Abstract: “The Fisher–Yates shuffle is an algorithm for generating a random permutation of a finite sequence—in plain terms, the algorithm shuffles the sequence. The algorithm effectively puts all the elements into a hat; it continually determines the next element by randomly drawing an element from the hat until no elements remain. The algorithm produces an unbiased permutation: every permutation is equally likely. The modern version of the algorithm is efficient: it takes time proportional to the number of items being shuffled and shuffles them in place. “

    1. 7

      Don’t forget to read the ‘Potential sources of bias’ section. It’s easy to implement this wrong.

      1. 1

        44497 prng seed bits needed to properly shuffle a list of only 4199 items… No wonder that this function is absent from so many libraries.

        1. 2

          That’s the limit though, you need 44 488 bits to fully specify a permutation of 4199 items. It’s nothing to do with this algorithm in particular.

    2. 6

      I usually turn to this blog post when I need a reference for the Fisher-Yates shuffle.
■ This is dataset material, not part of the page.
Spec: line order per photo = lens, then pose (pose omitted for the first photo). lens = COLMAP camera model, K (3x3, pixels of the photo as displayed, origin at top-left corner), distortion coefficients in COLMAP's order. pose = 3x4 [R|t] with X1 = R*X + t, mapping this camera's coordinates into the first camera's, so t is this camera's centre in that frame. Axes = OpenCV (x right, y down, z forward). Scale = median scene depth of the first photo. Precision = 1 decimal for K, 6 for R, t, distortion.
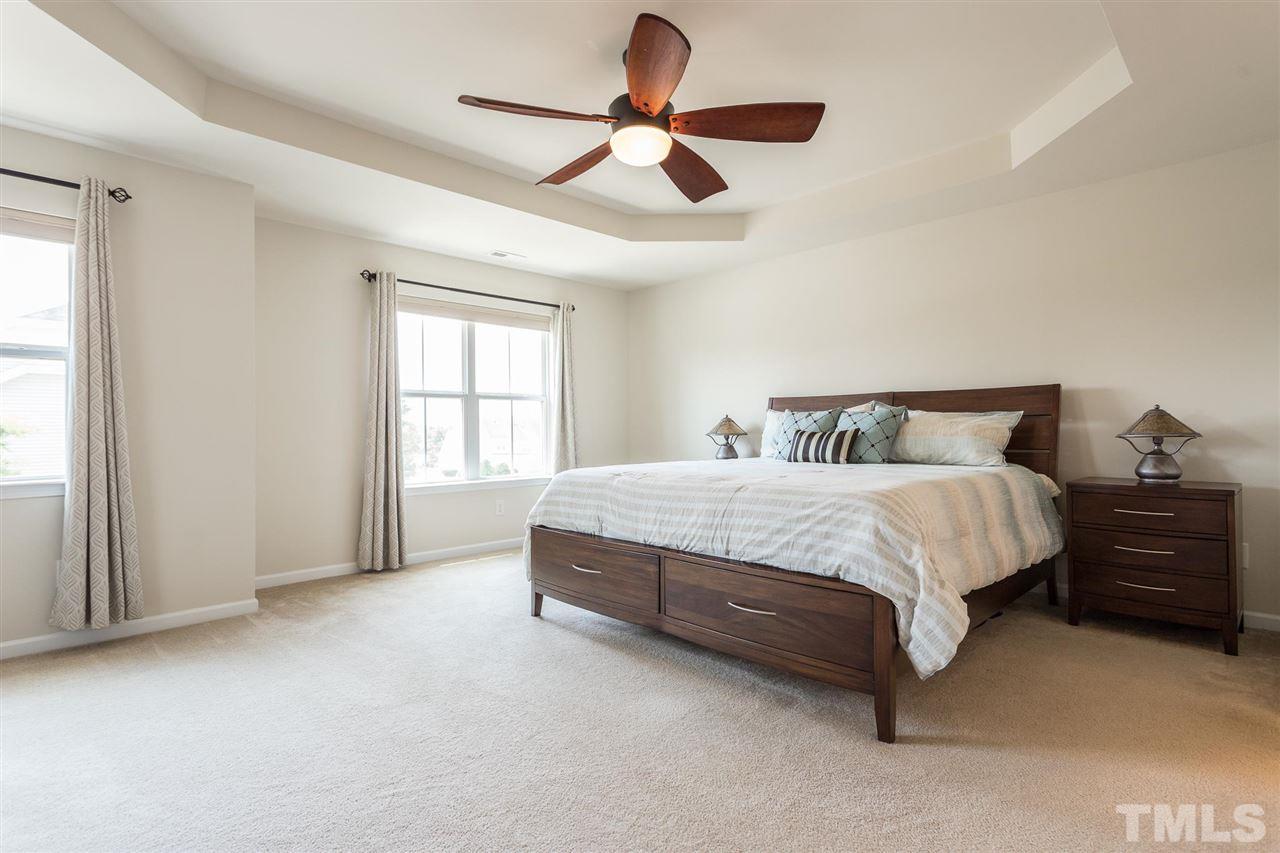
lens RADIAL K [[613.1, 0, 632.7], [0, 613.1, 431.7], [0, 0, 1]] dist [-0.000526, 0.001792]
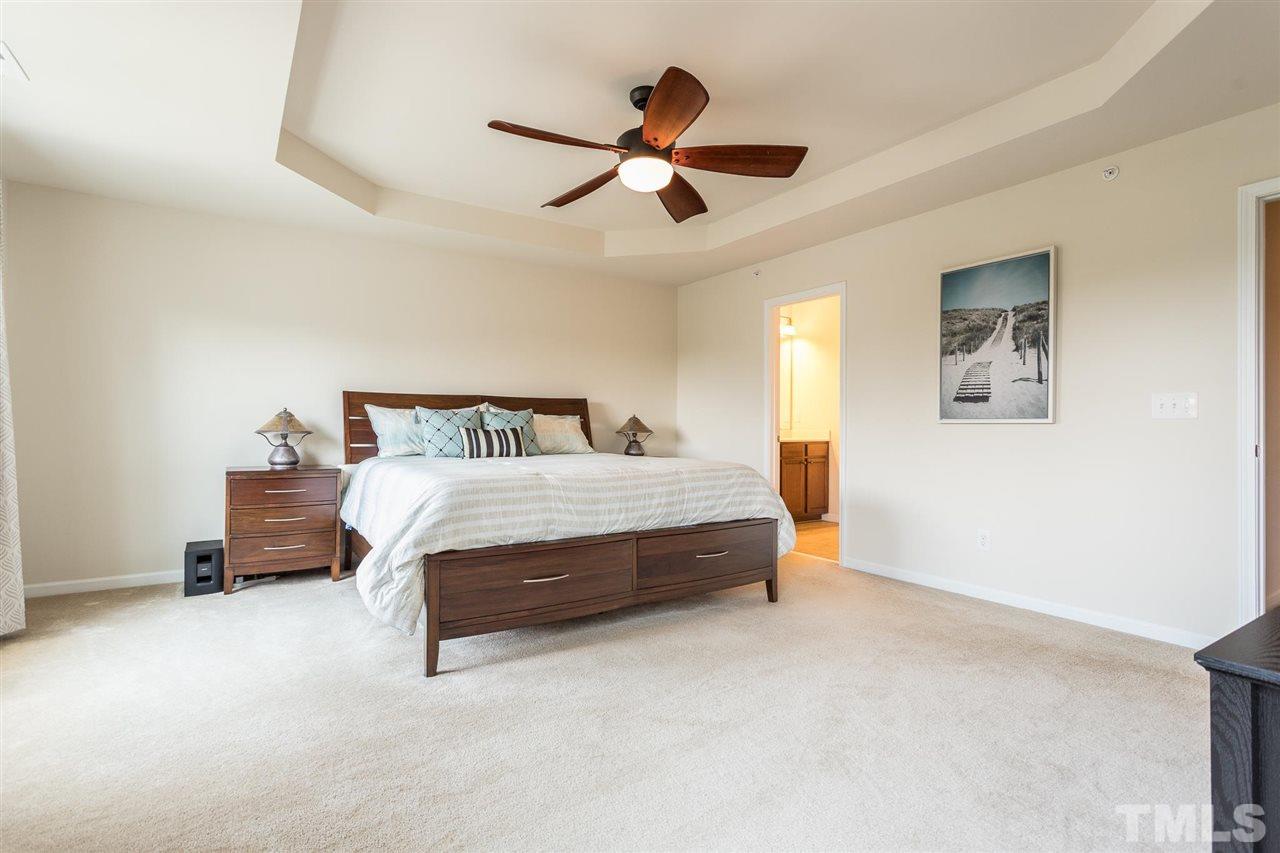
lens RADIAL K [[613.1, 0, 633.6], [0, 613.1, 423.8], [0, 0, 1]] dist [-0.000526, 0.001792]
pose [[0.200977, 0.010465, 0.979540, -0.935863], [-0.006444, 0.999935, -0.009361, 0.000513], [-0.979575, -0.004430, 0.201032, 0.678740]]
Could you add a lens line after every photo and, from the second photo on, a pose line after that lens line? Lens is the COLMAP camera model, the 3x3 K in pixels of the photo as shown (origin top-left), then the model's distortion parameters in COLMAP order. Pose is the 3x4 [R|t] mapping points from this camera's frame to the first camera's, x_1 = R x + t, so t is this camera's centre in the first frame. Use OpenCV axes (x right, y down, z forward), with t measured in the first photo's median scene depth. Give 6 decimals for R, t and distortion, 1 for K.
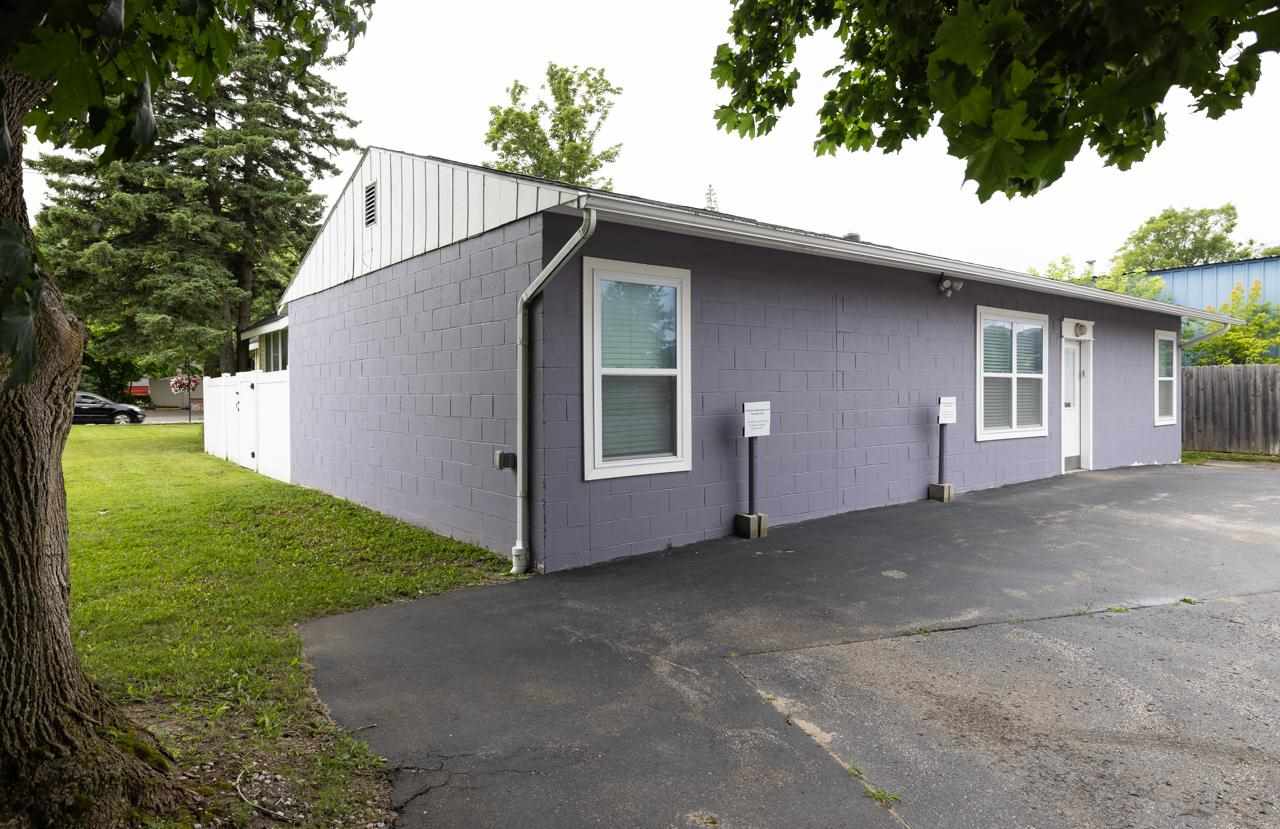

      It’s a good algorithm to have on hand, whether you’re shuffling a data structure or just indices into it. I’ve found a couple really elusive bugs by running tests shuffled multiple ways.

    3. 4

      Something that has been annoying me for a while now: I feel like there is this intuitive connection between Fisher–Yates and reservoir sampling, but I haven’t been able to see it yet.

      To sample k items from a finite, known, sequence, you can very efficiently just do the first k iterations of a Fisher–Yates shuffle and take the k first elements.
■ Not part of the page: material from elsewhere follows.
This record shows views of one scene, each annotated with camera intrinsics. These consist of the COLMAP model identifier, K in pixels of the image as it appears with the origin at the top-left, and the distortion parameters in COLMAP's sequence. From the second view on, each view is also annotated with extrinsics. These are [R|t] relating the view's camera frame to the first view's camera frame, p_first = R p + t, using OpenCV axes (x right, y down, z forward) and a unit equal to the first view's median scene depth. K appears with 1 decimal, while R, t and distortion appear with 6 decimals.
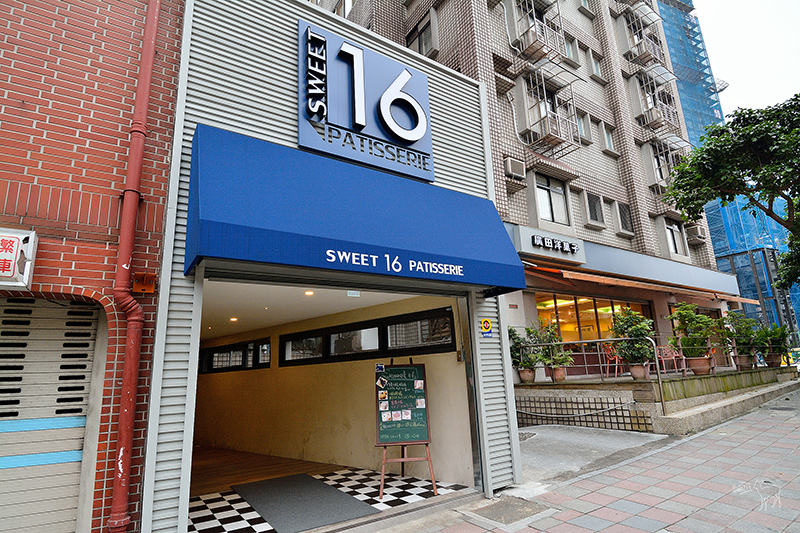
lens RADIAL K [[426.6, 0, 400.0], [0, 426.6, 267.1], [0, 0, 1]] dist [0.001110, 0.000028]
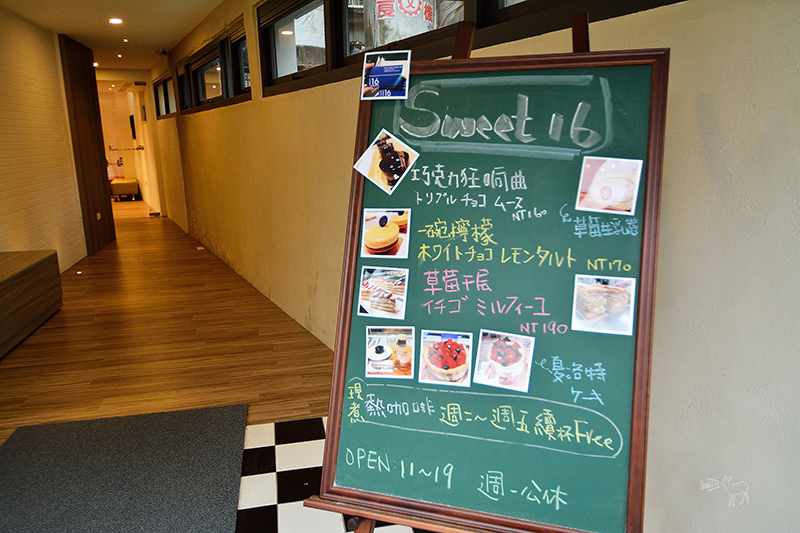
lens RADIAL K [[623.6, 0, 398.8], [0, 623.6, 264.8], [0, 0, 1]] dist [0.007923, 0.000870]
pose [[0.928305, 0.105667, -0.356488, 0.058472], [0.068830, 0.893360, 0.444039, 0.197972], [0.365392, -0.436741, 0.822037, 0.785688]]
      If you want to sample from a (potentially infinite) stream, you can do reservoir sampling, where you in principle, for the ith element observed, randomly select a location j in an imaginary sequence of size i, and place that element there. Then once the stream is consumed to a satisfactory degree, you return the first k elements from this imaginary i-sized sequence. (Obviously in practice you just throw away any element that lands on a position j > k, since you’ll never see it anyway.)

      Maybe I’m looking for a similarity when in fact there’s some sort of duality going on? I’m not sure.

      1. 1

        I’m not sure if there is some kind of equality or duality going on. I recently learned about reservoir sampling (with a reservoir of size 1, so essentially randomly selecting an element from a stream) from Jeremy Kun’s site, and noticed some parallels as well. Here’s my naive analysis (naive, because I don’t have any particularly interesting observations).
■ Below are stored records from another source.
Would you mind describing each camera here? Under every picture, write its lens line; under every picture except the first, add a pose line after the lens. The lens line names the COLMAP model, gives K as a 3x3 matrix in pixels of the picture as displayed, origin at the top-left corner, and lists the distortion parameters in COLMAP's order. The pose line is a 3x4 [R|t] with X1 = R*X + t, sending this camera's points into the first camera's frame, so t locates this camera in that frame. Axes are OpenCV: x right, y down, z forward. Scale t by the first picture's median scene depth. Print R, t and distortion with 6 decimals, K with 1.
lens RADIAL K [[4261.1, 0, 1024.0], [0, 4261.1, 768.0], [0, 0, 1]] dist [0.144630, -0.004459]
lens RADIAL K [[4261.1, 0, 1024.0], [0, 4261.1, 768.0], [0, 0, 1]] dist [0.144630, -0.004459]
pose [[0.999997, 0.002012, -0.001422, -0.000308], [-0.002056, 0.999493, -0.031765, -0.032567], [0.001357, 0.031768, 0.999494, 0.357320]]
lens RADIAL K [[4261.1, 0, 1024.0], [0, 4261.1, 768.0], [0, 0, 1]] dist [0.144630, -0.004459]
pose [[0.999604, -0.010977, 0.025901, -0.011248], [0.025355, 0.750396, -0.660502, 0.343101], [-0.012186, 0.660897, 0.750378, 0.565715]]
        Both methods work inductively: first they work on an array/stream of size 1. That is, Fisher-Yates randomly permutes the elements (of the complete array) over an array of size 1. Reservoir sampling picks a uniformly random element from the stream of size 1. Further, both methods use uniform sampling, where each element has a probability of 1/n to be picked.

        Of course, the most notable difference is that Fisher-Yates operates on a stream of known size, and reservoir sampling on a stream of unknown size.

        1. 2

          Of course, the most notable difference is that Fisher-Yates operates on a stream of known size, and reservoir sampling on a stream of unknown size.

          Or, in other words,

          • Fisher–Yates iterates deterministically through all positions of the k samples returned, and selects elements for them by randomly selecting among the items not yet included in the sample.

          • Reservoir sampling deterministically iterates through all items not included in the sample and selects the position for them by random selection.

          So in that sense, they are doing opposite things in a way…

    4. 2
    5. 2

      Handy to know, certainly. Definitely in the category of “I could come up with something like this, but probably with a few flaws, so might as well just use the version that’s had all the kinks worked out.”

    6. 2

      Is someone aware of an efficient shuffling algorithm that is biased for something like shuffling playlists? I basically want to put tracks into nested buckets (artist -> album) then shuffle each bucket and distribute each track as far as possible. It should then distribute the tracks from the same artist as far as possible and also distribute tracks from the same album as far as possible.

      There are implementations, but I would like to know if there is something better.

      Spotify used to do Fisher-Yates shuffle but switched to an algorithm like this.

      http://keyj.emphy.de/balanced-shuffle/ https://labs.spotify.com/2014/02/28/how-to-shuffle-songs/ https://cjohansen.no/a-better-playlist-shuffle-with-golang/

      1. 2

        Spontaneous thought: Fisher–Yates picks the next element uniformity in the range [i,n] – why could you not pick using another distribution defined by similarity to the previously locked song? With dynamic programming you should be able to get a reasonably efficient and optimal solution.

      2. 2

        I think that’s pretty much state of the art. You can get better results in some cases by starting with a larger target array. Say 4x the number of inputs. This reduces the number of collisions.

        I didn’t fully follow the last example, but I think it’s possible to do better than trying to pile the first track into index 0 every time.

    7. 0

      I got Mesh from Hacker News. Someone said their shuffle vector looks like Fisher-Yates. Figured Fisher-Yates was worth its own submission given interest here in random numbers and collections.